The memory of how Mischa had carefully examined his hands, declared him not ready, played through Billie's mind, and slowly it dawned on him. "Those people were playing for their freedom, weren't they?"

"You see, do you not, how it is? He envies, he covets, he tries to take for himself things that are not his to take. But ve make sure that there is a chance, a vay to escape his clutches and deny him vhat he vants. It is the music, you vill not be surprised to know, but not only that. It must be pure, a song that comes from the deepest and most honest place of the heart. This is vhy anger is the enemy--it taints that voice, makes it something poisoned, like he is, so that he may claim it for his own."

"I don't understand. Jabril has this--this self-control that I don't even have at twice his age. If that's what he needs to be free of this place, then why is he still here? He must be ready to kick that bastard's ass. Why doesn't he do it?" It pissed him off to think of someone so young spending months in this hell hole, fucking with all this Kung Fu bullshit, when he should be home playing the music that would heal his spirit.

A shadow of sadness washed over the burly face. "He cannot forgive himself," he said simply. "He has no anger toward the vorld, only to himself. His spirit is broken, and the guilt he bears is his anchor here. To atone for it, he remains, to try to guide others back to vhere they belong."

Billie felt the blood rushing to his face. "It's not right--it's not fair! He's just a boy, and he's giving up his whole life for something that wasn't his fault!" He could feel his hands tightening into fists at his sides, the fury forcing itself upon him.

Mischa raised a thick finger to his lips, closing his eyes solemnly. "This decision, it is his to make. Not yours, though I understand vhy you care about him. He vill do vhat he must to make peace vithin himself."

"You said that you and one other had played this guitar. Was it for the same reason?" His voice was trembling, no matter how hard he tried to control it.

"Yes," the man answered. "I vas given the same chance against Stroud. I did my best, but alas...." He didn't need to finish.
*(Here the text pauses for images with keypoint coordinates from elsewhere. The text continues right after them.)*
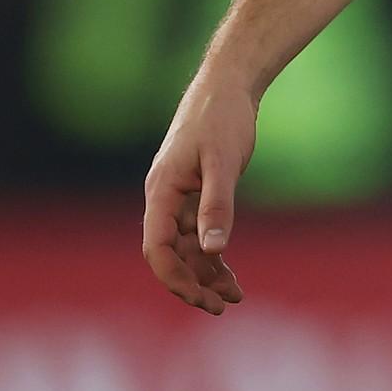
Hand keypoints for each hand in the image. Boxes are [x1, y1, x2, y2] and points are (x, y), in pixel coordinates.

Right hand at [142, 78, 256, 314]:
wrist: (229, 83)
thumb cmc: (223, 117)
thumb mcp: (224, 161)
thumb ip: (217, 204)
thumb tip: (212, 251)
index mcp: (161, 191)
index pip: (156, 248)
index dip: (174, 277)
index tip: (200, 298)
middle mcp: (165, 198)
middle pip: (171, 254)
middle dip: (193, 283)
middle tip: (222, 307)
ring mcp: (180, 196)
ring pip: (187, 247)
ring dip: (206, 274)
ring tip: (234, 298)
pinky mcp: (197, 192)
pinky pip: (199, 233)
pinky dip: (213, 254)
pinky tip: (229, 275)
"So, what? You're stuck here forever? Is that what happens when he wins?"

Mischa spread his hands, saying nothing.

"No! I won't accept that! He's not keeping me here! I don't care if I wander around forever and end up in the middle of nowhere, I'm not going to just give up and stay in this godforsaken place! I've got a life to live, and a family to take care of!"

The big man leaned across the counter, his eyes burning into Billie's. "Then you must remember vhere your anger comes from, and you must remember vhat gave you the strength to fight it. Othervise you vill be vith us for a long, long time. The old voman, Odette--you vent to see her?"

Clearly there was nothing hidden from this man, Billie thought.

"Keep her vords in mind. You focus on vhat you have lost, you vill lose even more. Remember that your life comes full circle, Billie Joe. Full circle. Now take this beautiful voman vith you," he lifted the guitar, offering it, "and find the peace vithin you. But do it quickly." He looked over Billie's shoulder and out the window of the shop. "Night vill fall sooner than you vish."